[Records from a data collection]
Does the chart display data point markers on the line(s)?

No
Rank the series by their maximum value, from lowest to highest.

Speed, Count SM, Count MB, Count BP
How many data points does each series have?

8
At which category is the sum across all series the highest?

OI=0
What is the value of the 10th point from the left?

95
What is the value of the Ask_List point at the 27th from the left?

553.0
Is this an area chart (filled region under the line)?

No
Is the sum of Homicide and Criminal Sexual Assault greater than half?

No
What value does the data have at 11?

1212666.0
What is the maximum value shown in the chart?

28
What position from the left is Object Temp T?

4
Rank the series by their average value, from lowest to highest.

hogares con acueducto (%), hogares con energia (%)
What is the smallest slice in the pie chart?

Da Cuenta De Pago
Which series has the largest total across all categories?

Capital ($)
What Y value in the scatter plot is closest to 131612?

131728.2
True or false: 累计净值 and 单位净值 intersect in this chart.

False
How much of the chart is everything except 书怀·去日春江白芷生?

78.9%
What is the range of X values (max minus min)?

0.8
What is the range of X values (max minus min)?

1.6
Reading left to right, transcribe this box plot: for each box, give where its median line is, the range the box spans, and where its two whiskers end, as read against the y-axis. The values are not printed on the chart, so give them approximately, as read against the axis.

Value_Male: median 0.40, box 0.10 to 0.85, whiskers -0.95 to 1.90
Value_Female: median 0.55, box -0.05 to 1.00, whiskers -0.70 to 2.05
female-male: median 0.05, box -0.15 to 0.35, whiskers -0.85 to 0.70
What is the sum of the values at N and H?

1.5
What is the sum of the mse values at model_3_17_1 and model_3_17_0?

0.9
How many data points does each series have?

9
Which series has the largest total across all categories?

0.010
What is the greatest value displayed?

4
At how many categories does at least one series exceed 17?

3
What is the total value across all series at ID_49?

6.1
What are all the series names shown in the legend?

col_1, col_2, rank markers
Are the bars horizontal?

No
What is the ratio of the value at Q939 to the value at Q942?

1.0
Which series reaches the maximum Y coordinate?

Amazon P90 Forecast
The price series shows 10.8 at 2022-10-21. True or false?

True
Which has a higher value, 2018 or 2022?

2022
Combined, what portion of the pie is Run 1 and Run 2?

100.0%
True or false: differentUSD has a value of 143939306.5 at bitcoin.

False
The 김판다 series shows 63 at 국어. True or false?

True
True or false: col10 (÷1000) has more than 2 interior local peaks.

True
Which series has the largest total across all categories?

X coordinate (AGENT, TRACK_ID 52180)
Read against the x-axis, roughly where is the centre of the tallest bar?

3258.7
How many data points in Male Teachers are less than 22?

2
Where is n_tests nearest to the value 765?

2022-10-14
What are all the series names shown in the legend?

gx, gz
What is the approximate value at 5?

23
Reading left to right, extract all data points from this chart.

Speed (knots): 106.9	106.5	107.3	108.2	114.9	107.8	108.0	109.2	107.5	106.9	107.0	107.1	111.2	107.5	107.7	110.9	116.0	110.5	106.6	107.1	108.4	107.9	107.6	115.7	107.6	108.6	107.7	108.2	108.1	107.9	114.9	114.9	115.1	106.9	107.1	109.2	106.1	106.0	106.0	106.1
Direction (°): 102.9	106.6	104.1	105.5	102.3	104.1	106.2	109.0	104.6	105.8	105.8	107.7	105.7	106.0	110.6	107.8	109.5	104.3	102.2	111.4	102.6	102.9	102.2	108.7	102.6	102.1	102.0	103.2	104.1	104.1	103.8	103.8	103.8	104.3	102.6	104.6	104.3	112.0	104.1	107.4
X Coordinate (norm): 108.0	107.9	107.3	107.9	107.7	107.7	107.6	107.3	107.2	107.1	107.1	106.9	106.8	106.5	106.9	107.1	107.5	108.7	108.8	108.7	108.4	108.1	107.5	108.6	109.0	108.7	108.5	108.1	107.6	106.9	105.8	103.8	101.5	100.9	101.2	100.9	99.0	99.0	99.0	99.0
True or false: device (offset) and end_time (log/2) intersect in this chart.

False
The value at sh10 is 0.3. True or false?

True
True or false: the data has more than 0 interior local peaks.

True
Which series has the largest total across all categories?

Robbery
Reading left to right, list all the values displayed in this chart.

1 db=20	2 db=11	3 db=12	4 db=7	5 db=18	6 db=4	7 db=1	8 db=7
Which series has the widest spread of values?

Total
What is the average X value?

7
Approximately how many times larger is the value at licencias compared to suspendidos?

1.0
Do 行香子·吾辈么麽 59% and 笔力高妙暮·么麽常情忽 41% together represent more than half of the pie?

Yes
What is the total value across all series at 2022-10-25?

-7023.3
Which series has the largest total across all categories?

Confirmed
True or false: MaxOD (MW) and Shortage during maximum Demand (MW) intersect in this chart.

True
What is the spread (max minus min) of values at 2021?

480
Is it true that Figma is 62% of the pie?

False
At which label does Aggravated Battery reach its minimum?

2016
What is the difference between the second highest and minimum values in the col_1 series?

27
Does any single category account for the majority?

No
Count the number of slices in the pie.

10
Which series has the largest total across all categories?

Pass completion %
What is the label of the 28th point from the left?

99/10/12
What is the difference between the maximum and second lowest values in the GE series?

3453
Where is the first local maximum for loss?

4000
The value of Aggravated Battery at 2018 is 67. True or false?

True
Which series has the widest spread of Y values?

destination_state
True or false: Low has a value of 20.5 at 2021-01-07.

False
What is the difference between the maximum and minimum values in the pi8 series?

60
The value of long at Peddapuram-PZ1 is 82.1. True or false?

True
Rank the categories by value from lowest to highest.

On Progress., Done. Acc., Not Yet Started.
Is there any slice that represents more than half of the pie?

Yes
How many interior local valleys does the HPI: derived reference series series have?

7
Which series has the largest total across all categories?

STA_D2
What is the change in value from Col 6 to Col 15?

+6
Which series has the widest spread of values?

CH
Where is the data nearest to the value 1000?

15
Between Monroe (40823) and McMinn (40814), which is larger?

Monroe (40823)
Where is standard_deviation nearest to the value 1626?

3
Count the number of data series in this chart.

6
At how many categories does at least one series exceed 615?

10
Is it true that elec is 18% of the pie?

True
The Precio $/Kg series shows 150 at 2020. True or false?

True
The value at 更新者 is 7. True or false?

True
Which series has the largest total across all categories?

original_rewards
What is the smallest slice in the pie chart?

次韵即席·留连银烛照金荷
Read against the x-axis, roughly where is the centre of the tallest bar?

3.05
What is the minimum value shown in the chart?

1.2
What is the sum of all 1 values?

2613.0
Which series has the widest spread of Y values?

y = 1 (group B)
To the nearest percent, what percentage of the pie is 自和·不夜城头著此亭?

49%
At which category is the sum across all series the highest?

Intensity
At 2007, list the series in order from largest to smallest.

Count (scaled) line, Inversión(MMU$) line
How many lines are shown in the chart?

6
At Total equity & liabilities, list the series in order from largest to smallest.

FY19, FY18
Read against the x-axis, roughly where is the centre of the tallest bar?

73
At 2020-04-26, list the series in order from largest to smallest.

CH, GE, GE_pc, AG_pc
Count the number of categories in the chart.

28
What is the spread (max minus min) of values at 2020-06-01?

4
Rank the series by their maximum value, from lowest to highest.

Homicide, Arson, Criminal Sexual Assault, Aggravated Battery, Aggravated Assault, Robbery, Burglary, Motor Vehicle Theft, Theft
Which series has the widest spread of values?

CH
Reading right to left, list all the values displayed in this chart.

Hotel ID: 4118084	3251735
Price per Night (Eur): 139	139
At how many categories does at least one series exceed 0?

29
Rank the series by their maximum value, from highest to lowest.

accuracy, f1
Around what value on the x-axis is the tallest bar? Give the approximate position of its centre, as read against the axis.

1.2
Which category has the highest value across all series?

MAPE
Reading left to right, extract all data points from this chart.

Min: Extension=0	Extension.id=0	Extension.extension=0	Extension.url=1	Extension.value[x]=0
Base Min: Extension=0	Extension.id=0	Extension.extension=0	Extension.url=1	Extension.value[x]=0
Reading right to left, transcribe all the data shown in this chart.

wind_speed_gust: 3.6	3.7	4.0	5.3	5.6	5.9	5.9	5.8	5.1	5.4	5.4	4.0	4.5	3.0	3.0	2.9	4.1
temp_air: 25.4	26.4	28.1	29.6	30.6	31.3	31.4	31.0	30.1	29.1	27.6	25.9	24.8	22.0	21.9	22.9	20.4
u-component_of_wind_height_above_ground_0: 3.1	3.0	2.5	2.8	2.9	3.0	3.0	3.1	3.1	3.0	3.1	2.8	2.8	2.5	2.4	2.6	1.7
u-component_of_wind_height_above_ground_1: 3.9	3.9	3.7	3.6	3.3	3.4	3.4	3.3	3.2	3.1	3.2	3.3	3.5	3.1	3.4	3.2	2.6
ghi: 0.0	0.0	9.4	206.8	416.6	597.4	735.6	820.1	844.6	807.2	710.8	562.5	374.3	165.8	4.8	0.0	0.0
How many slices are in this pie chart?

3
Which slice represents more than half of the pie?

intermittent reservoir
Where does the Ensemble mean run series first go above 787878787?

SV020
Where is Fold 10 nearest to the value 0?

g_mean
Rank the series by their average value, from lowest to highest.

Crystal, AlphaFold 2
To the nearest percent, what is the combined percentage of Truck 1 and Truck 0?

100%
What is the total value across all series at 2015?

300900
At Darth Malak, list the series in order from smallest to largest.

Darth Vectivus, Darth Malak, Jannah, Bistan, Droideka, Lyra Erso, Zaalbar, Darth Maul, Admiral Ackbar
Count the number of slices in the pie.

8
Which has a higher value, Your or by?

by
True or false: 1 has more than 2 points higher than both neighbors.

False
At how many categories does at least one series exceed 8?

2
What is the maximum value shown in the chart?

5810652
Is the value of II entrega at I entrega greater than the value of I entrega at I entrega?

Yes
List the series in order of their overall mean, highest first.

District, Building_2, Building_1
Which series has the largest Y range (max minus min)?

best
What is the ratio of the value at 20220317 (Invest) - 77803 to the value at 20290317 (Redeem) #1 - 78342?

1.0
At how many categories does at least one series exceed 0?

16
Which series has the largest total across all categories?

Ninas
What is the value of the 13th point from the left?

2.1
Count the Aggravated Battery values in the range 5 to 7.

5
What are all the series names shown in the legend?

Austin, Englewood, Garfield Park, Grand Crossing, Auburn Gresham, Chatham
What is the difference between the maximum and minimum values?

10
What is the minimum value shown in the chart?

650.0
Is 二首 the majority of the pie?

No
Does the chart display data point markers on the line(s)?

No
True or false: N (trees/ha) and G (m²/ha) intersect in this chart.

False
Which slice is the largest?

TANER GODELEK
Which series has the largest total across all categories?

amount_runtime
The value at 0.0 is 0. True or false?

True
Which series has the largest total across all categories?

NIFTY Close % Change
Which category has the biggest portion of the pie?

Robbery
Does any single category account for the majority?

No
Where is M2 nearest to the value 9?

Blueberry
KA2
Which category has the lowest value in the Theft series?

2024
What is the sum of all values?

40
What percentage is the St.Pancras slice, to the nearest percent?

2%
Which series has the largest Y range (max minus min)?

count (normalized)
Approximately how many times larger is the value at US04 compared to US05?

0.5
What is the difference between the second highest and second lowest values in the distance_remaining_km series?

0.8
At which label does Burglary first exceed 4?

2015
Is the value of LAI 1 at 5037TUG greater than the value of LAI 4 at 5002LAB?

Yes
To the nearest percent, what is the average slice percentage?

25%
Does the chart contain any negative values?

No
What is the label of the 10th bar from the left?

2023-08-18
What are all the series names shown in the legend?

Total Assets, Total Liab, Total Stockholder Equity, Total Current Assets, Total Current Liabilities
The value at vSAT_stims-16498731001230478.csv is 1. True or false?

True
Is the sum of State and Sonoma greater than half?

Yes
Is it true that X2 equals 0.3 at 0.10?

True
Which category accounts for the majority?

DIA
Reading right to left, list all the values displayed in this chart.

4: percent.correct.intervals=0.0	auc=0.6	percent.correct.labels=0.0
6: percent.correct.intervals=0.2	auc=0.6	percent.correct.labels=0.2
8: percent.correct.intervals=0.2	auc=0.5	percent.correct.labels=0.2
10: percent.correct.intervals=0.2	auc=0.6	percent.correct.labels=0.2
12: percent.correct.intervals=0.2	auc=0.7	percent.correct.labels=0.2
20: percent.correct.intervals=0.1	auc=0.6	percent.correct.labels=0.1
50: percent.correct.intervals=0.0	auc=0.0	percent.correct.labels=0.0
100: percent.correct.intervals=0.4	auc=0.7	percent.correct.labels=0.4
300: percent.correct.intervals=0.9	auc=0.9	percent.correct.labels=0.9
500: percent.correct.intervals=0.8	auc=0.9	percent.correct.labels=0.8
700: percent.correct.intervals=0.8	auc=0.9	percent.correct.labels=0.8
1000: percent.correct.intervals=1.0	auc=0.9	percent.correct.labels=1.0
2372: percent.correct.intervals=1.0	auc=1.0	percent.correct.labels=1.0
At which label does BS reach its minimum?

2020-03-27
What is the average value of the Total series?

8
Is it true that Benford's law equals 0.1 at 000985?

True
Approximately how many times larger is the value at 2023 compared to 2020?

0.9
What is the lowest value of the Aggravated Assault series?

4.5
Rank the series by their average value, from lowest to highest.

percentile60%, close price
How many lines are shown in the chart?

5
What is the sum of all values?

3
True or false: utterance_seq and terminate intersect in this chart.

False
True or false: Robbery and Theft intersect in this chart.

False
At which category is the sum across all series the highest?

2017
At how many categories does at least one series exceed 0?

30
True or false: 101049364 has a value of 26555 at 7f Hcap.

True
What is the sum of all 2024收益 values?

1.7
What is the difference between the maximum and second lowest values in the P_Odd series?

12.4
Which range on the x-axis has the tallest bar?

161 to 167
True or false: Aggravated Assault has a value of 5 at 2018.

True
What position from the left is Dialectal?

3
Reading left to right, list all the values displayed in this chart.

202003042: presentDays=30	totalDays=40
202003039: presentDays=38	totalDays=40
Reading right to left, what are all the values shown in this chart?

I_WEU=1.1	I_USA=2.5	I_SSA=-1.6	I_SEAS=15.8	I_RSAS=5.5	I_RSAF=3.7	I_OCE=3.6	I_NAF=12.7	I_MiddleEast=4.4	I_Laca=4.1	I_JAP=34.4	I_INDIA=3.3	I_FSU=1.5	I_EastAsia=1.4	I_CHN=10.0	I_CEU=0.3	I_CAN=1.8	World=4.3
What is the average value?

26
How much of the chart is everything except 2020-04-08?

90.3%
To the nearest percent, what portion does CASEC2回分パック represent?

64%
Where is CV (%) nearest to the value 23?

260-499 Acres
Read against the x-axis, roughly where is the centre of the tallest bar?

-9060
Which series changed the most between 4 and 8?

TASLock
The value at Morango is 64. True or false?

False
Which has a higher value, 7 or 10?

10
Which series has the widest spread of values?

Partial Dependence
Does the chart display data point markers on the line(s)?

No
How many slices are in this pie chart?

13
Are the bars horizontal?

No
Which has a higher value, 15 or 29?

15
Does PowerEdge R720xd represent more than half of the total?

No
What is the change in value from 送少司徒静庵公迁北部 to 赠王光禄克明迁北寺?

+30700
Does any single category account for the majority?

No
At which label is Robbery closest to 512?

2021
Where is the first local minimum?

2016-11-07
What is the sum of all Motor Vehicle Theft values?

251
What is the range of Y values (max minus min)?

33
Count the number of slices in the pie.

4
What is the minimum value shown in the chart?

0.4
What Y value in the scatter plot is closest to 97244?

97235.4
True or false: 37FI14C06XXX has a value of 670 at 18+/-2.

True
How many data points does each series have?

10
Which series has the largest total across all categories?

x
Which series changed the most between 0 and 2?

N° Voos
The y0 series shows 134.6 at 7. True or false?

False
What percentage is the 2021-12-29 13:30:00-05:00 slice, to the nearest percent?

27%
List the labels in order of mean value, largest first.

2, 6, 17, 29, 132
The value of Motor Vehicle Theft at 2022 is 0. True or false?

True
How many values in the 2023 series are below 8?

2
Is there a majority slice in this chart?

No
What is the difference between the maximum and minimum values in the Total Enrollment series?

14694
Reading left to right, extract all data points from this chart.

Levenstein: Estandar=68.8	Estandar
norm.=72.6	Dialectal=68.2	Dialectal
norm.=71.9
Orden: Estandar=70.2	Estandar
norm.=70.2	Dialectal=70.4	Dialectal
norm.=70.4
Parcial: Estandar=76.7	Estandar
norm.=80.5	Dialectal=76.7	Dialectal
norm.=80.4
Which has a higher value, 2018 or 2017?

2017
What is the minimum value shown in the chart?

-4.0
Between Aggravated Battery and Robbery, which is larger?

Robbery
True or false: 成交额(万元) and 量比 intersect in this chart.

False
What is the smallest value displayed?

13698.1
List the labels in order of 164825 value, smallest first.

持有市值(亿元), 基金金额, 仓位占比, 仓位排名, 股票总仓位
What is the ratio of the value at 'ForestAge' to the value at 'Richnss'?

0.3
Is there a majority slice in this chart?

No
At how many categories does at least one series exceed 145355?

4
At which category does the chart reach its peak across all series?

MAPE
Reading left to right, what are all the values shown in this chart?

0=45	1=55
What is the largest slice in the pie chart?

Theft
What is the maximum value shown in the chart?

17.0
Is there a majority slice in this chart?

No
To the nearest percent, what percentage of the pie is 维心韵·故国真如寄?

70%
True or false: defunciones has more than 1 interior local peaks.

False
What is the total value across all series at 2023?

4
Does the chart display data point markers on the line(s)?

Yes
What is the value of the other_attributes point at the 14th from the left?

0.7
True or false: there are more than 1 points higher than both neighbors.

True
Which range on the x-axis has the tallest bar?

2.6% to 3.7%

#### [What this task involves]
Please pick out each row containing the string "Theft" and copy those rows in full. Uppercase and lowercase must match.

#### [Expected output]
Homicide, Arson, Criminal Sexual Assault, Aggravated Battery, Aggravated Assault, Robbery, Burglary, Motor Vehicle Theft, Theft
Which category has the lowest value in the Theft series?
True or false: Robbery and Theft intersect in this chart.
What is the sum of all Motor Vehicle Theft values?
The value of Motor Vehicle Theft at 2022 is 0. True or false?
Theft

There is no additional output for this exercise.